● To do
When a line in the entries contains the word "wrist", copy that line in full.

(Body or hand keypoint data)
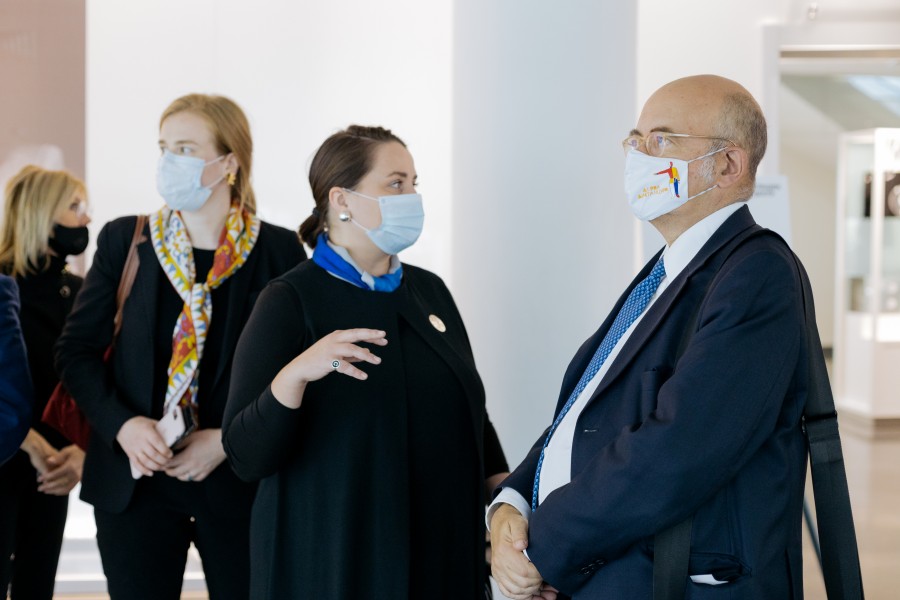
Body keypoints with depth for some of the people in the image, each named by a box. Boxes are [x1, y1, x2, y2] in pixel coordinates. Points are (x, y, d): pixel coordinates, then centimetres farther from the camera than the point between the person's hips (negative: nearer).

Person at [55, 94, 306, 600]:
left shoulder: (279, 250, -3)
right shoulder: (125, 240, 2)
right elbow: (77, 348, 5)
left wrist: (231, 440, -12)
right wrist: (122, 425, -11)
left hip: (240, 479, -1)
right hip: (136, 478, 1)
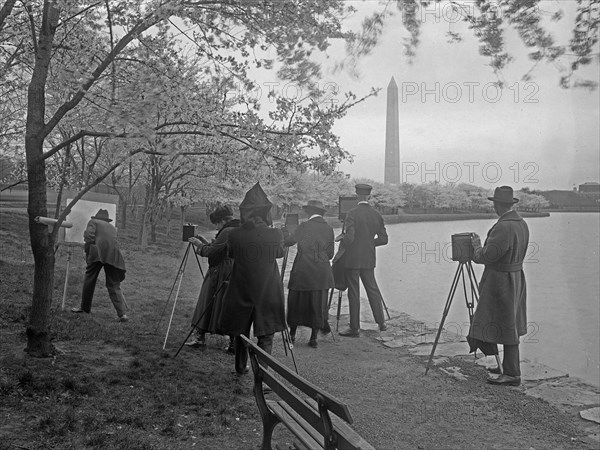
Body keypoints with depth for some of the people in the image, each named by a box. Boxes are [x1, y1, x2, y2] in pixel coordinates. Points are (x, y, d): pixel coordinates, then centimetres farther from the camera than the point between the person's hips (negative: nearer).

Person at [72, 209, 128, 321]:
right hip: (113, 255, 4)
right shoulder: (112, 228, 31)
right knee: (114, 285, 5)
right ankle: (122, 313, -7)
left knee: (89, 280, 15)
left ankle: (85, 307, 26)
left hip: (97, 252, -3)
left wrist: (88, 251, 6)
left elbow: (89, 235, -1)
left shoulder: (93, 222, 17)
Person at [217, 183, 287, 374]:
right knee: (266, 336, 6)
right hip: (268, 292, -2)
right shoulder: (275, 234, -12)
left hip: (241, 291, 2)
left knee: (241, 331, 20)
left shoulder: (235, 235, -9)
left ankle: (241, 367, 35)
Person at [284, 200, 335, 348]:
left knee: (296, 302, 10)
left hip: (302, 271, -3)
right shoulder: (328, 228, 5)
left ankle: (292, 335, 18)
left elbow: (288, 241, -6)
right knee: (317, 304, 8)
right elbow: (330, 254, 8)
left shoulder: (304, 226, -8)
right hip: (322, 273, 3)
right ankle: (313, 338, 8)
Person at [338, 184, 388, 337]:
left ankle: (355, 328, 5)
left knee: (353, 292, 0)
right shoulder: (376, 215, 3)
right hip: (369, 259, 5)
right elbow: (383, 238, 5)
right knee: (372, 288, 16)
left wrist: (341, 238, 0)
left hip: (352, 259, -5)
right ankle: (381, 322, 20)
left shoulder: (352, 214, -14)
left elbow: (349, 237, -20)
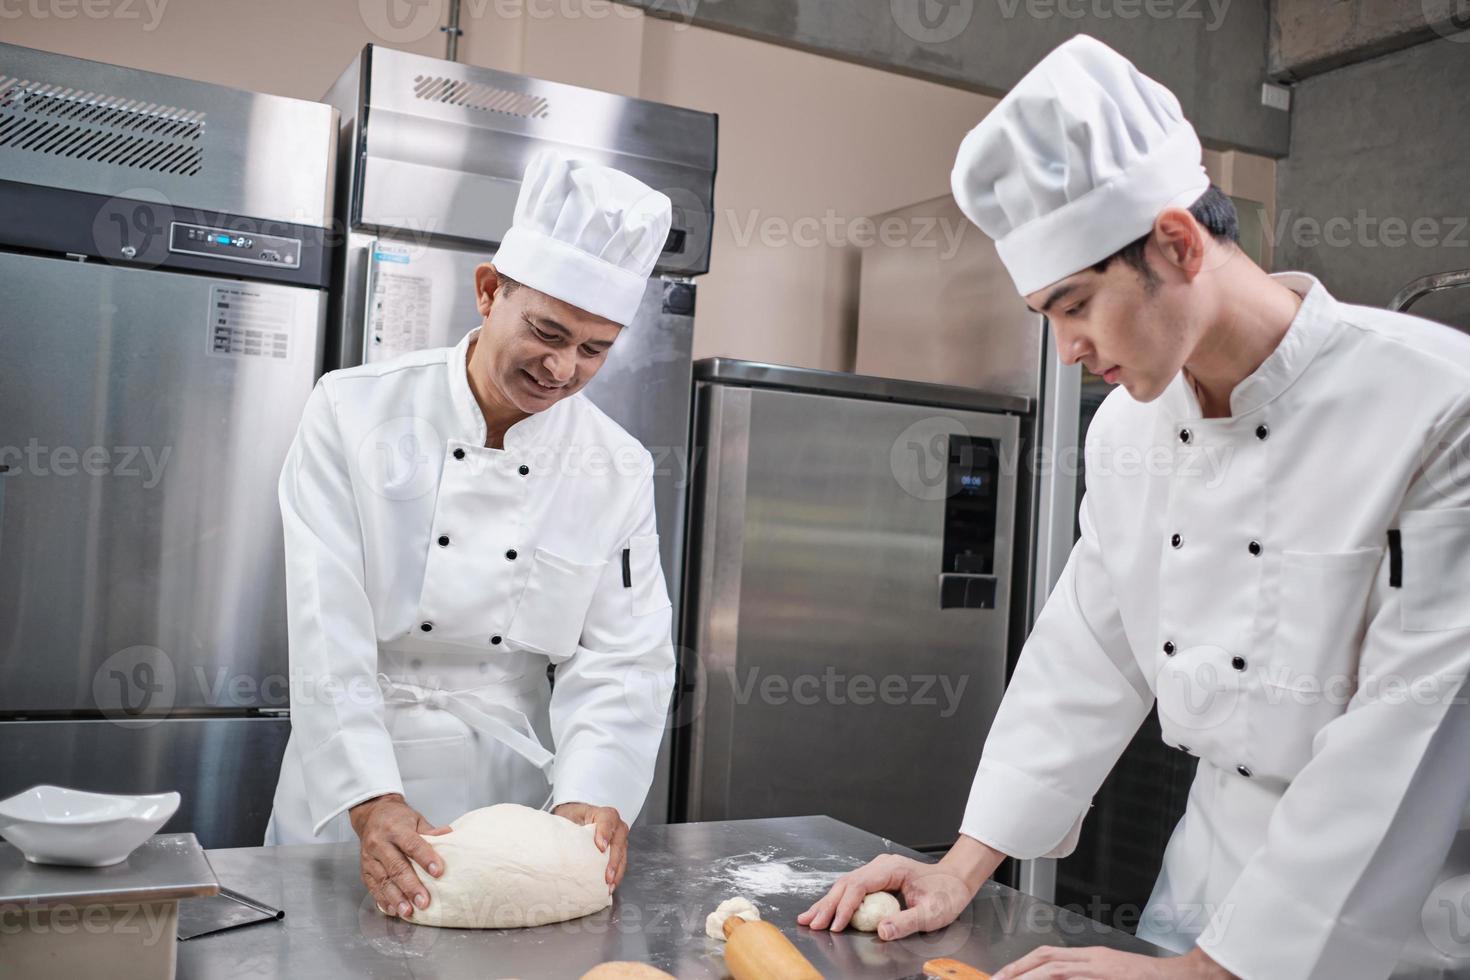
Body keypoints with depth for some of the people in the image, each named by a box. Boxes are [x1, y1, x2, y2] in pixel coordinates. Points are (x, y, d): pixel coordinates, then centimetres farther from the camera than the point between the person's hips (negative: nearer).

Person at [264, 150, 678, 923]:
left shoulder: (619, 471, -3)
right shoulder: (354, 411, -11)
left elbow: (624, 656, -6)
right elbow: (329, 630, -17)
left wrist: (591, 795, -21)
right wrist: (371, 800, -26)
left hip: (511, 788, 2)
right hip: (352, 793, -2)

● Solution to this problem
left wrist: (231, 440, -12)
right wrist: (122, 425, -11)
left wrist: (88, 251, 6)
left wrist: (341, 238, 0)
left wrist: (591, 795, -21)
right wrist: (371, 800, -26)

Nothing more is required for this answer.